The ability for the public to access federal project information, whether for a dam or a clearcut, in order to be engaged in the process and comment on it remains critical. Weakening the level playing field and due process NEPA provides the public and science in the name of short-term building expediency would be a gross undoing of our nation’s environmental protection apparatus. That some are using the argument that we need to weaken environmental rules in order to pursue seemingly green, but rather greenwashed, projects in the service of developers or utilities is monstrous.

Similarly, portions of the Endangered Species Act, signed into law in 1973, are also on the debt ceiling chopping block.
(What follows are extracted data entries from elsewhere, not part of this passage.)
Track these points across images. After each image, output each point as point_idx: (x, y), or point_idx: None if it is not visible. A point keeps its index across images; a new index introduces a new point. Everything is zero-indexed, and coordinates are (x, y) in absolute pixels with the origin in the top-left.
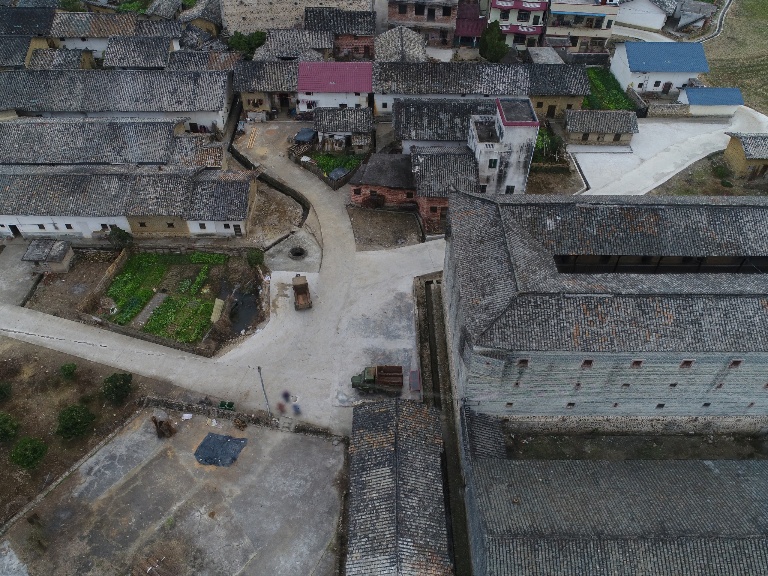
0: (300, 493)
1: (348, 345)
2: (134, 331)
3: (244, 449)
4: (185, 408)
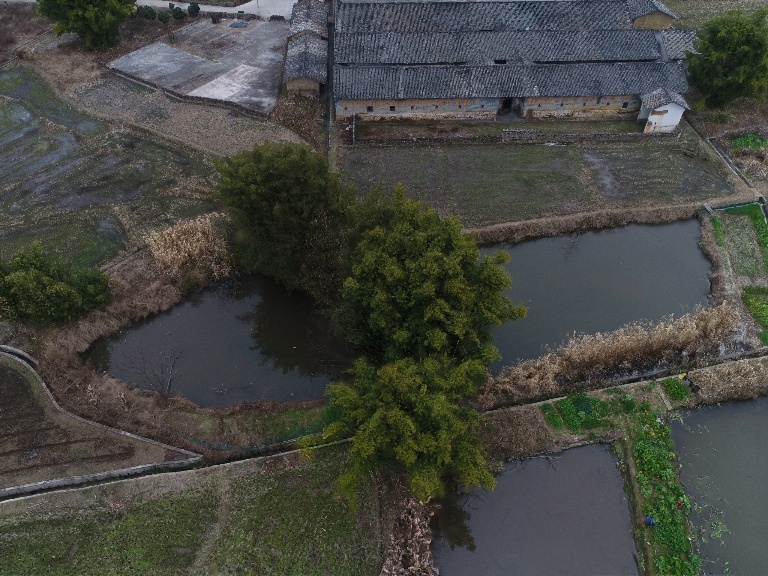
0: (273, 32)
1: (293, 2)
2: (197, 0)
3: (249, 25)
4: (223, 16)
This is already dangerous given a bill introduced by Senator Steve Daines, a Montana Republican, that would exempt the U.S. Forest Service from its requirement to reassess and strengthen land-management plans after a threatened or endangered species is listed under the act, or critical habitat is designated in a National Forest. In the midst of an extinction crisis the likes of which the world hasn’t seen in centuries, driven in no small part by the impact of humans, deforestation, overdevelopment and our resulting warming climate, it is an abomination to weaken the rules by which the very survival of human-impacted endangered or threatened species may hinge.

These rules and regulations didn’t fall out of the clear blue sky — the public demanded them for good reason, and they were signed into law for good reason. We need them retained in name and full capability.

Now, let’s be clear. I support President Biden and I’m glad he’s in the White House. But it’s clear the president is getting schizophrenic advice on the environment. As much as we applaud newly-established National Monuments under Biden’s watch and the welcome inventory of old-growth and mature forests on federal lands — a fine companion to the 2001 Roadless Rule — the administration has recently green-lighted the notorious Conoco-Phillips Willow oil exploration project on Alaska’s North Slope, and the construction of a natural gas pipeline across hundreds of miles of wilderness in the Jefferson National Forest in Virginia and West Virginia.

The president and congressional Democrats would do well not to take the bait dangled by Republicans, and some within their own party, to resolve House Speaker Kevin McCarthy’s crisis of convenience by desecrating the mechanics of ensuring our nation’s environmental legacy to satisfy the whims of wealthy polluters and resource extractors. State leaders similarly seeking to radically curtail the California Environmental Quality Act by budget processes should also take note.

Tommy Hough is the co-founder of San Diego County Democrats for Environmental Action and served as its first president. He ran for San Diego City Council in 2022.